# [Aufgabe]
Führen Sie alle Ämter und Mitgliedschaften auf, die der Textauszug über die Linke und Europa für Willi Münzenberg nennt, jeweils mit der zugehörigen Jahresangabe.

# [Textauszug]

------------------------------

Die Linke und Europa
Am 12. Oktober 1938 erscheint in Paris eine neue deutsche Wochenzeitschrift `DIE ZUKUNFT`, Untertitel `Für ein neues Deutschland, für ein neues Europa`. Es ist das letzte publizistische Projekt des im Pariser Exil lebenden Willi Münzenberg. MÜNZENBERG, von 1919 bis 1921 erster Sekretär der Kommunistischen Jugendinternationale, ab 1921 Generalsekretär der Internationalen Arbeiterhilfe (IAH), ab 1924 Mitglied des Reichstags, ab 1927 Mitglied des ZK der KPD, Massenpropagandist, Verleger, Organisator ist zu diesem Zeitpunkt bereits aus dem ZK der KPD ausgeschlossen und beharrlich aufgefordert, zur Klärung von Sachverhalten nach Moskau zu kommen. Seine Organisationen, Verlage etc. liquidiert oder nicht mehr lebensfähig.
Im Herbst 1938 verschärft in Spanien Franco mit Unterstützung deutscher und italienischer Truppen den Kampf gegen die Republik, das Münchner Abkommen ist unterzeichnet. die französische Volksfrontregierung am Ende, England betreibt eine scheinheilige Neutralitätspolitk und in Deutschland sind die Vorboten der Reichskristallnacht nicht zu übersehen. Alle Zeichen deuten auf Krieg in Europa. In dieser Situation vereinigt `DIE ZUKUNFT´ Autoren aus Deutschland, Frankreich und Großbritannien, Kommunisten, Sozialdemokraten, Anhänger des Zentrums, Konservative, Unabhängige, Politiker, Künstler und Journalisten. In ihren Beiträgen geht es um den Sturz des III. Reiches und eine Friedensordnung in Europa. Ihr neues, föderales Deutschland bedarf eines neuen, vereinigten Europas.

------------------------------

# [Angezeigte Datensätze]
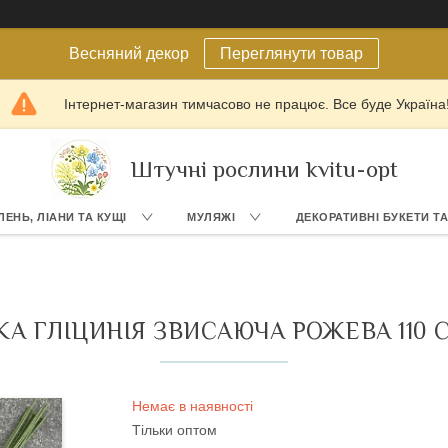
Весняний декор
Переглянути товар
Інтернет-магазин тимчасово не працює. Все буде Україна
Штучні рослини kvitu-opt
ЛЕНЬ, ЛІАНИ ТА КУЩІ
МУЛЯЖІ
ДЕКОРАТИВНІ БУКЕТИ Т
А ГЛІЦИНІЯ ЗВИСАЮЧА РОЖЕВА 110 СМ
Немає в наявності
Тільки оптом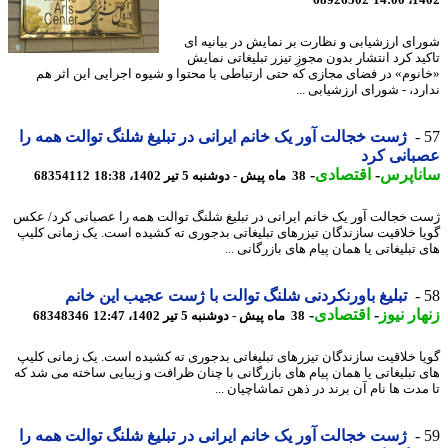
68926502
1402
ای ارزشیابی و نظارت بر نمایش در بیانیه ای
ید کرد انتشار بدون مجوزِ تیزر تبلیغاتی نمایش
نوم» در فضای مجازی که حتی ارتباطی با محتوا و شیوه اجرایی این اثر هم
رد، - شورای ارزشیابی ...
ژست خجالت آور یک خانم ایرانی در تبلیغ شلنگ توالت همه را
انی کرد
ناپرس
-
اقتصادی
-
38 ماه پیش - دوشنبه 5 تیر 1402، 18:38
68354112
 خجالت آور یک خانم ایرانی در تبلیغ شلنگ توالت همه را عصبانی کرد/ عکس
ا خلاقیت سازندگان تیزرهای تبلیغاتی بدجوری ته کشیده است. یک زمانی کلیپ
تبلیغاتی یا همان پیام های بازرگانی ...
تبلیغ باورنکردنی شلنگ توالت با ژست عجیب این خانم
ار نیوز
-
اقتصادی
-
38 ماه پیش - دوشنبه 5 تیر 1402، 12:47
68348346
ا خلاقیت سازندگان تیزرهای تبلیغاتی بدجوری ته کشیده است. یک زمانی کلیپ
 تبلیغاتی یا همان پیام های بازرگانی با چنان ظرافت و زیبایی ساخته می شد که
مدت ها نام آن برند در ذهن تماشاچیان ...
ژست خجالت آور یک خانم ایرانی در تبلیغ شلنگ توالت همه را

------------------------------

# [Lösung]
- Erster Sekretär der Kommunistischen Jugendinternationale (1919 bis 1921)
- Generalsekretär der Internationalen Arbeiterhilfe (IAH) (ab 1921)
- Mitglied des Reichstags (ab 1924)
- Mitglied des ZK der KPD (ab 1927)